(Beginning of AVAILABLE DATA)
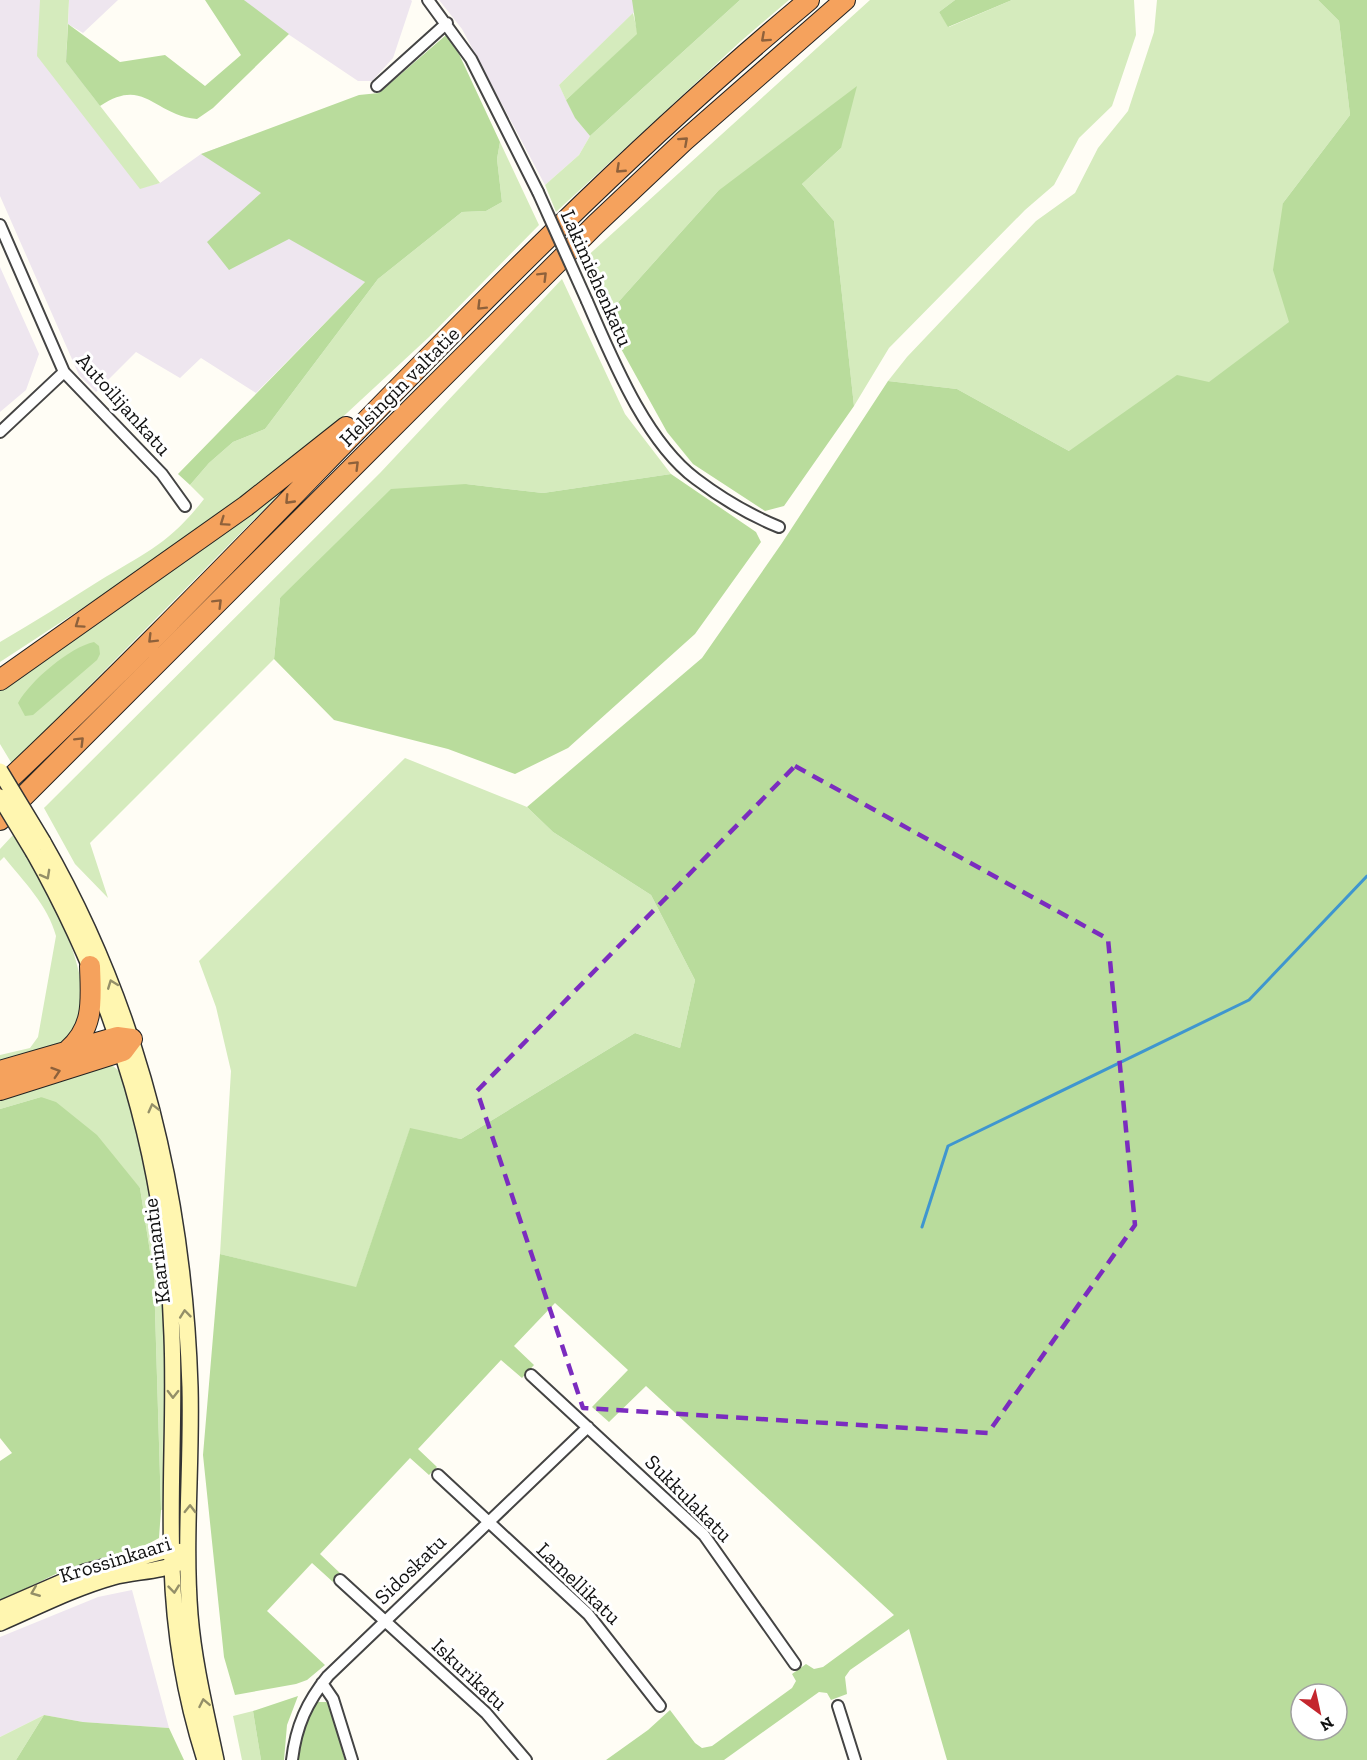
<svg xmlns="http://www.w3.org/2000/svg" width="1367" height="1760" font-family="'Zilla Slab',serif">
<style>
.industrial{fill:#eee6ef}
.green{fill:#d5ebbd}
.forest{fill:#b9dc9c;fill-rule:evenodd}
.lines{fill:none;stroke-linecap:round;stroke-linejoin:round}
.stream{stroke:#3f96cf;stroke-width:3}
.street-casing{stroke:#444;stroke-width:14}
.secondary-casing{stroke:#333;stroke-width:18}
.highway-casing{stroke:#222;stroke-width:22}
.street{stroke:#fff;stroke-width:10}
.secondary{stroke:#fff6b0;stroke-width:15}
.highway{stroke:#f5a25d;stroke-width:20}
.street-bridge-casing{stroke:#444;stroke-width:14;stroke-linecap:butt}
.secondary-bridge-casing{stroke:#333;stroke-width:18;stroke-linecap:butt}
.street-bridge{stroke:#fff;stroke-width:10}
.secondary-bridge{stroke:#fff6b0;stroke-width:15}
.oneway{stroke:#8e613b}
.oneway2{stroke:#948f68}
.marked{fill:none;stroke:#7b2cbf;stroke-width:4.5;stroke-dasharray:12 8;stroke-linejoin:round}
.labels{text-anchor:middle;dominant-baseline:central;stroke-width:6;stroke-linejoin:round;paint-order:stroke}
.street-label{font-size:21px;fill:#111;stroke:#fff}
</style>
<rect width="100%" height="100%" fill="#fffdf5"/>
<path class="industrial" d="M0,0h40l100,188 20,-5 41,-29 49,-18 115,146 -109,111 -55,-35 -21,20 -44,-26 -40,40 -17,-17 -79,-179z
M69,0h49l-35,33 -15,-9z
M244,0h167l1,1 -19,57 -21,23h-14l-85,-57z
M439,0h208l-88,85 16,33 15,18 -11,19 -34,30 -83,-156z
M0,267l39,87 -13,36 -26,22z
M132,1590l37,138 -86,-6 -39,-7 -44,22v-100l98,-40z"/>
<path class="green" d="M40,0h29l-3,62 94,121 -20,6 -103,-133z
M740,0h49l-48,41 -185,171 -11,-27 34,-30 11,-19z
M870,0h85l-16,12 10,15 63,-27h122l2,35 -24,71 -33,32 -25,47 -29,25 -136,138 -35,58 -20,-185 -32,-37 39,-36 -123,43 -114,127 -21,-58z
M1157,0h161l21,21 11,94 -67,88 84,222 -298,26 -112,-62 -69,-8 19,-24 129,-136 39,-28 23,-45 30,-37 26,-79z
M633,13l5,21 -72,66 -7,-15z
M500,142l39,83 -110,112 -122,113 -148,112 -55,32 -104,68v-20c34,-20 66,-40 99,-61 46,-28 70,-37 105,-82l-14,-14 19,-22 24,-21 32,-13 113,-150 84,-67 24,-1 16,-9 -5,-43z
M562,279l63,135 46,60 -128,19 -77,-9 -186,114 -6,61 -184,184 18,55 -33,-34 -31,-56 336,-335z
M310,463l-298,301 -12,-20v-56z
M405,758l122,49 26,25 98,63 44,85 -15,68 -45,-15 -174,106 -51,-10 -54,159 -136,-34 11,-183 -15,-64 -17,-46z
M13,835c29,41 74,124 70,176 -1,10 -12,23 -18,32l-65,18v-6l30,-7 8,-11 18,-101c-8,-31 -33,-55 -52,-79l-4,4v-12z
M104,1066h9l6,5 7,17 24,103 13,88 5,230 -7,1 -7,-233 -14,-89 -99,-91 -41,12v-12z
M253,1711l8,49h-19l-9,-44z
M44,1715l-28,45h-16v-23z"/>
<path class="forest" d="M205,0h39l45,34 -76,74 -16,11c-44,-4 -52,-43 -97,-13l-34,-44 2,-38 52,38 45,-7 40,31 36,-31z
M632,0h108l-150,136 -15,-18 -9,-18 71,-66z
M955,0h57l-64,27 -9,-15z
M1318,0h49v1760h-420l-38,-131 -59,41 -5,7 2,17 -16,6 -4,-7 -8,-1 -95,68h-118l42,-30 22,-20 25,33 7,5 10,-2 80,-58 4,-7 -4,-7 14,-10 8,5 9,-2 71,-52 -248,-229 -37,36 -17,-15 36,-37 -73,-67 -41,43 20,19 -12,13 -21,-18 -83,89 19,18 -8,8 -19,-17 -90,96 21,20 -8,8 -21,-19 -45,48 58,54 -18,15 -11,4 -61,11 -11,-38 -21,-202 17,-201 136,33 54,-159 51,11 174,-106 45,15 15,-68 -44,-85 -98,-63 -26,-25 175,-149 80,-115 106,-162 69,8 112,62 108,-76 32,7 80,-60 -16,-52 10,-67 67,-88 -11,-94zM1301,1694h36v36h-36z
M446,35l13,19 41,88 -3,17 5,43 -16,9 -24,1 -84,67 -113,150 -32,13 -24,21 -19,22 -12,-11 187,-192 -76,-43 -60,31 -22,-28 54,-49 -60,-39 158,-59 20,-2z
M857,86l-16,62 -39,36 32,37 20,185 -70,100 -19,5 -72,-47 -26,-32 -63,-114 114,-127z
M671,474l85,58 5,10 -66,92 -127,114 -53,26 -67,-25 -114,-29 -60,-61 6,-61 111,-109 75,-5 77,9z
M94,642l5,4 1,8 -3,6 -64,55 -8,1 -7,-13c12,-22 52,-56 76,-61z
M41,1097l15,5 41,33 43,53 14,89 7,233 -2,28 -11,6 -84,26 -64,31v-140l12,-8 -12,-15v-329z
M298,1696l-11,29 -3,35h-23l-8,-49z
M318,1702h10l17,58h-49c3,-22 7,-42 22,-58z
M44,1715l39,7 86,6 15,32h-168z"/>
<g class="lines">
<path class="stream" d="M922,1227l26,-81 301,-146 118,-124"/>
<g class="street-casing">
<path id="street" d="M428,0l43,59 67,133
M377,86l70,-63
M0,225l64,147 98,102 23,32
M587,301c25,57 58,140 109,178 25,19 54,36 83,48
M0,432l64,-60
M531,1375l173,160 91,129
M438,1475l150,139 72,92
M340,1580l146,133 40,47
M322,1683l11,16 19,61
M838,1706l17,54
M292,1760c4,-34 15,-58 36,-84l260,-249"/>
</g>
<g class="secondary-casing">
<path id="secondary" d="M43,842c96,167 141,353 147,545 2,76 -6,152 0,228 4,49 16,97 26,145
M34,853c83,147 133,312 138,483 3,76 -3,153 0,230 2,65 13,132 33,194
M0,1609l85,-37 87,-23 7,3
M0,1623c37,-16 74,-35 113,-46 22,-6 47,-5 68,-15"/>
</g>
<g class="highway-casing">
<path id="highway" d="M0,680l246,-174 100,-79
M0,788c274,-258 519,-547 809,-788
M0,820l596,-596 88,-83 161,-141
M68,1050c27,-23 23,-51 22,-84
M0,1071l117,-34 15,2 -9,12 -123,39"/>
</g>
<use href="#street" class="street"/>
<use href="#secondary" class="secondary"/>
<use href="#highway" class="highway"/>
<g class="street-bridge-casing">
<path id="street-bridge" d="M538,192l49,109"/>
</g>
<g class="secondary-bridge-casing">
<path id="secondary-bridge" d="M0,771l43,71
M0,797l34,56"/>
</g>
<use href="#street-bridge" class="street-bridge"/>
<use href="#secondary-bridge" class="secondary-bridge"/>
</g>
<defs><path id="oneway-chevron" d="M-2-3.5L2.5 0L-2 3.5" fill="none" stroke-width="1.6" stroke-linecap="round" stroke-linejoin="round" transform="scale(1.5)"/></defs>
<g class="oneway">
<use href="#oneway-chevron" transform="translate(765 38) rotate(138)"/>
<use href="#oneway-chevron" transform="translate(684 141) rotate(-42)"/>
<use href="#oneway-chevron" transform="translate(620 169) rotate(137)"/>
<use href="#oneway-chevron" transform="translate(543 276) rotate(-45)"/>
<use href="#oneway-chevron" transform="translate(481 306) rotate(135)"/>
<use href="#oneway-chevron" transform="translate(355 465) rotate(-45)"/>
<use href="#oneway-chevron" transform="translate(289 500) rotate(134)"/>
<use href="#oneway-chevron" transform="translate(224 522) rotate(145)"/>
<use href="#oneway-chevron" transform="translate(218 603) rotate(-45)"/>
<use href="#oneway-chevron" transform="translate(79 624) rotate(145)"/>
<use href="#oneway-chevron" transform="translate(152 639) rotate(135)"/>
<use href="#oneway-chevron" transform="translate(80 741) rotate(-45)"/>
<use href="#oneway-chevron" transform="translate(56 1072) rotate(-18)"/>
</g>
<g class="oneway2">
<use href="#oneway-chevron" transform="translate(46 875) rotate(61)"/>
<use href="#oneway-chevron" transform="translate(112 984) rotate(-111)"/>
<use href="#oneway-chevron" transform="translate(153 1108) rotate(-104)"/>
<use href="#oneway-chevron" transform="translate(185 1314) rotate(-96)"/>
<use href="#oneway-chevron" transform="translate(173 1394) rotate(91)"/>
<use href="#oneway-chevron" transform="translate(190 1509) rotate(-89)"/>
<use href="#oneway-chevron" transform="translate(174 1589) rotate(84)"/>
<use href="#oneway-chevron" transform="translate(35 1592) rotate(158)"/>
<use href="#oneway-chevron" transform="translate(204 1703) rotate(-101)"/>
</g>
<path class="marked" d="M795,766l313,173 27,286 -147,208 -405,-25 -106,-317z"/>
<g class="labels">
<g class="street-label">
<text transform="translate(597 278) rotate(66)">Lakimiehenkatu</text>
<text transform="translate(399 386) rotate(-45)">Helsingin valtatie</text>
<text transform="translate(124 404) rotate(48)">Autoilijankatu</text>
<text transform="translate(156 1251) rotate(-97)">Kaarinantie</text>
<text transform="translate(689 1498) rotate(45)">Sukkulakatu</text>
<text transform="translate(115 1559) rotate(-17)">Krossinkaari</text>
<text transform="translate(410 1569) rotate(-44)">Sidoskatu</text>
<text transform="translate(579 1583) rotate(44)">Lamellikatu</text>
<text transform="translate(470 1674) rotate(43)">Iskurikatu</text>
</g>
</g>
<g transform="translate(1319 1712) rotate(147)"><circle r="28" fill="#ffffff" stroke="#a0a0a0" stroke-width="1.5"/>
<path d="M0-4.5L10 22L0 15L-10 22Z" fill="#c4262e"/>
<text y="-9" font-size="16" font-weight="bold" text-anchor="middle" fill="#111111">N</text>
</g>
</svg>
(End of AVAILABLE DATA)
• EXERCISE
Give, as a single number, the count of lines in the material above that contain the string "labels".

• REPLY TO THE EXERCISE
2